Cédric Permal

Personal information
- Full name: Jean Emmanuel Cédric Permal
- Date of birth: December 8, 1991 (age 34)
- Place of birth: Vacoas-Phoenix, Mauritius
- Positions: Defender; midfielder;

Team information
- Current team: AS de Vacoas-Phoenix

Senior career*
- Years: Team / Apps / (Gls)
- 2011– 2014: AS de Vacoas-Phoenix / – / (–)
- 2014–: Cercle de Joachim

International career^{‡}
- 2007–2009: Mauritius U-17
- 2009–: Mauritius U-20
- 2011–2016: Mauritius / 15 / (0)

= Cédric Permal =

Mauritian footballer

Cédric Permal (born December 8, 1991, in Mauritius) is a Mauritian footballer who currently plays for AS de Vacoas-Phoenix in the Mauritian League as a defender and midfielder.

==Career==

===Senior career===
Permal started his professional career with AS de Vacoas-Phoenix after signing with them in 2011 before the 2011 season.

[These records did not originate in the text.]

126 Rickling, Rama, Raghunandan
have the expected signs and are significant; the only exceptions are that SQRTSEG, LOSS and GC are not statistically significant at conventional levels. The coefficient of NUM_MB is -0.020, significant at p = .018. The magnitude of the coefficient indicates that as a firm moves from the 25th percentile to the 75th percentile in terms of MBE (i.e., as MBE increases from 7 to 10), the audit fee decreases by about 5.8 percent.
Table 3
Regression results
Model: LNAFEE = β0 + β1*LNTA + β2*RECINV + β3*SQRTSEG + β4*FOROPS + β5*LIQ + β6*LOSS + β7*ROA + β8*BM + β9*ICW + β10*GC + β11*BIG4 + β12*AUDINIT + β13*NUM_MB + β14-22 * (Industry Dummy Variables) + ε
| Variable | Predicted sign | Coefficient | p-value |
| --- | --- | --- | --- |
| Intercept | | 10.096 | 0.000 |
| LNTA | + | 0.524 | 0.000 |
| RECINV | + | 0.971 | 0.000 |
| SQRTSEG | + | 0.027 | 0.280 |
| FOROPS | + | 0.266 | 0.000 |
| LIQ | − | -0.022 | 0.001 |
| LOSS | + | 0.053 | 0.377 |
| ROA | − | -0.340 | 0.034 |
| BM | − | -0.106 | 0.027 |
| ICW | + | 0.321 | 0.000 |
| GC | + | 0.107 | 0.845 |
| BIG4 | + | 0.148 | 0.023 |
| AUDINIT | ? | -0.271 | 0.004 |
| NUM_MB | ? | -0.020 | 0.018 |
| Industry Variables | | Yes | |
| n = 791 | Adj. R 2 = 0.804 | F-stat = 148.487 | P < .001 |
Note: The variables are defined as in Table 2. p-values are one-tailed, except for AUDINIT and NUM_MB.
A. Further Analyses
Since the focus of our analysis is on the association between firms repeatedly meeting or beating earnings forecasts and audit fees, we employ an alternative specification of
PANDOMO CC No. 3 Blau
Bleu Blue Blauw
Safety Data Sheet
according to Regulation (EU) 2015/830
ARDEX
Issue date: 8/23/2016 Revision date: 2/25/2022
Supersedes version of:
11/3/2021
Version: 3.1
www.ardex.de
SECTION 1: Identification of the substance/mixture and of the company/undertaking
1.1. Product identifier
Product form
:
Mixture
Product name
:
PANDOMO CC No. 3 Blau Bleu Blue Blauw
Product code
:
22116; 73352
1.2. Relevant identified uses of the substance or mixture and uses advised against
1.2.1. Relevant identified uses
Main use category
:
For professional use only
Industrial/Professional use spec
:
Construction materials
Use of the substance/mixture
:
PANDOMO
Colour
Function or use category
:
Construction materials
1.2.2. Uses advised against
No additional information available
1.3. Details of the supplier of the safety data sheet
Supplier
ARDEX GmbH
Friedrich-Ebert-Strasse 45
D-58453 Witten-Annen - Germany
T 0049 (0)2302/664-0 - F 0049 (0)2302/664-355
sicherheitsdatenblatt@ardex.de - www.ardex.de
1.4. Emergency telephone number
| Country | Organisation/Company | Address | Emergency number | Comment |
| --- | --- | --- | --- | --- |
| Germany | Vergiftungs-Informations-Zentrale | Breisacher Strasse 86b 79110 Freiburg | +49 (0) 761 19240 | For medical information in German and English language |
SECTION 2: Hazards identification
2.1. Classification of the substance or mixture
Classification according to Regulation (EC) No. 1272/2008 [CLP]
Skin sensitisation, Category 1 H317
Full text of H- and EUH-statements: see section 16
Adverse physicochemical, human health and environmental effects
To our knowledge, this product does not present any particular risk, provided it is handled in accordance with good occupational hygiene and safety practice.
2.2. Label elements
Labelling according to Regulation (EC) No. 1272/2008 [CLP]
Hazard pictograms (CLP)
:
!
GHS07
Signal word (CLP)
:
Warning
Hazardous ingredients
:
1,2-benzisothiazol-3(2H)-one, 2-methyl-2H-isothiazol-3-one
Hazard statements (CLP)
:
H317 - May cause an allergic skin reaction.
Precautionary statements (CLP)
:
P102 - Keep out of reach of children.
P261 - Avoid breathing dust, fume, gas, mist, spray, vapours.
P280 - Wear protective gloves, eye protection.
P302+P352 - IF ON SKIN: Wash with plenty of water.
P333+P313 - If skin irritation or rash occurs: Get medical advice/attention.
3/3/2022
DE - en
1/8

===International career===
Permal has been called up various times to represent Mauritius at the youth level. In 2011, he received his first cap for the Mauritian national team in a 2012 AFCON qualifying game against DR Congo. Later in the year, he was called up to represent Mauritius in the 2011 Indian Ocean Island Games. He appeared in one game, against Mayotte.